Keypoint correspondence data
········

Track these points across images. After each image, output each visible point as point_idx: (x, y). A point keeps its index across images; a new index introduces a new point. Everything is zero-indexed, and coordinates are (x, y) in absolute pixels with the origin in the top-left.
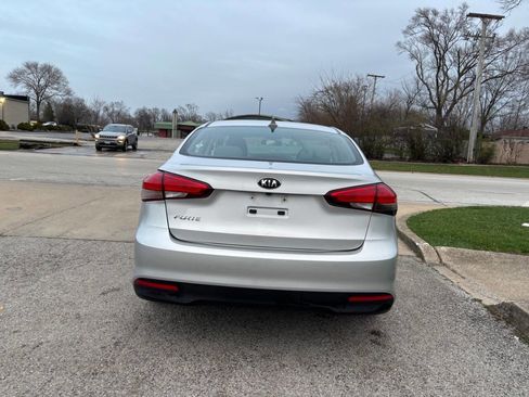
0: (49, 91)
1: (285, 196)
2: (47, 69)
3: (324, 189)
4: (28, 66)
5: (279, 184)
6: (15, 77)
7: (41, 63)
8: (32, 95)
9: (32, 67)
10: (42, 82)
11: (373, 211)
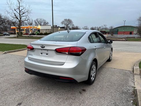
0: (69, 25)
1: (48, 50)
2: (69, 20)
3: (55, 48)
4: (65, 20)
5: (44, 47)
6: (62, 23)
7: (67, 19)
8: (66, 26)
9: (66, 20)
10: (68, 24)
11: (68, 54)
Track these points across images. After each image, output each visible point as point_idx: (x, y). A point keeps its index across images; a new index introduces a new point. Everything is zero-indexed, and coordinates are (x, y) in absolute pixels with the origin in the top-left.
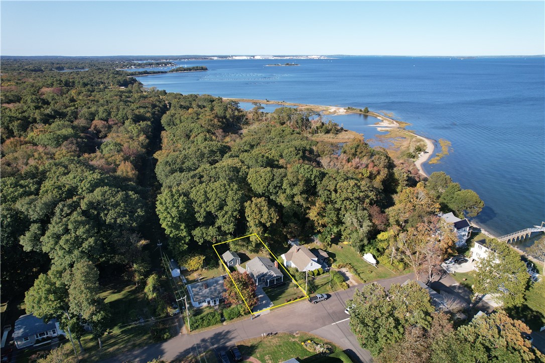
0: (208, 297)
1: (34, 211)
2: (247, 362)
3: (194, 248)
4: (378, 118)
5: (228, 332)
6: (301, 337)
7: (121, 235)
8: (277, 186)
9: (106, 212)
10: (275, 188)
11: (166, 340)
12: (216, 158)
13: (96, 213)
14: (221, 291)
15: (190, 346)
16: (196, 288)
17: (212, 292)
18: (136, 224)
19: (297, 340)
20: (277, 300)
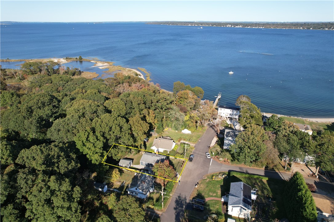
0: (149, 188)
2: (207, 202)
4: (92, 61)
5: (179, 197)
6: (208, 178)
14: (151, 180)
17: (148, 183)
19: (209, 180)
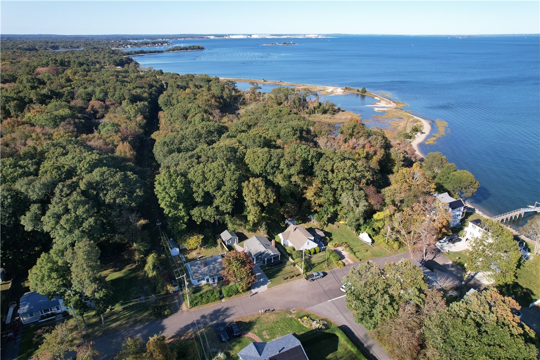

········

**Work order**:
After removing the pictures, repeat the remaining records exactly.

**Answer for the task**:
Track these points across images. After each image, output each visible point as point_idx: (x, y). A point keeps its index across images; a new index introduces a new point. Everything is zero-indexed, and coordinates are (x, y) in absolute pixels with the origin in the top-left.
0: (49, 91)
1: (285, 196)
2: (47, 69)
3: (324, 189)
4: (28, 66)
5: (279, 184)
6: (15, 77)
7: (41, 63)
8: (32, 95)
9: (32, 67)
10: (42, 82)
11: (373, 211)
0: (69, 25)
1: (48, 50)
2: (69, 20)
3: (55, 48)
4: (65, 20)
5: (44, 47)
6: (62, 23)
7: (67, 19)
8: (66, 26)
9: (66, 20)
10: (68, 24)
11: (68, 54)
Track these points across images. After each image, output each visible point as point_idx: (x, y). A point keeps its index across images; a new index introduces a new point. Everything is zero-indexed, and coordinates are (x, y) in absolute pixels with the origin in the top-left.
0: (208, 297)
1: (34, 211)
2: (247, 362)
3: (194, 248)
4: (378, 118)
5: (228, 332)
6: (301, 337)
7: (121, 235)
8: (277, 186)
9: (106, 212)
10: (275, 188)
11: (166, 340)
12: (216, 158)
13: (96, 213)
14: (221, 291)
15: (190, 346)
16: (196, 288)
17: (212, 292)
18: (136, 224)
19: (297, 340)
20: (277, 300)
0: (149, 188)
2: (207, 202)
4: (92, 61)
5: (179, 197)
6: (208, 178)
14: (151, 180)
17: (148, 183)
19: (209, 180)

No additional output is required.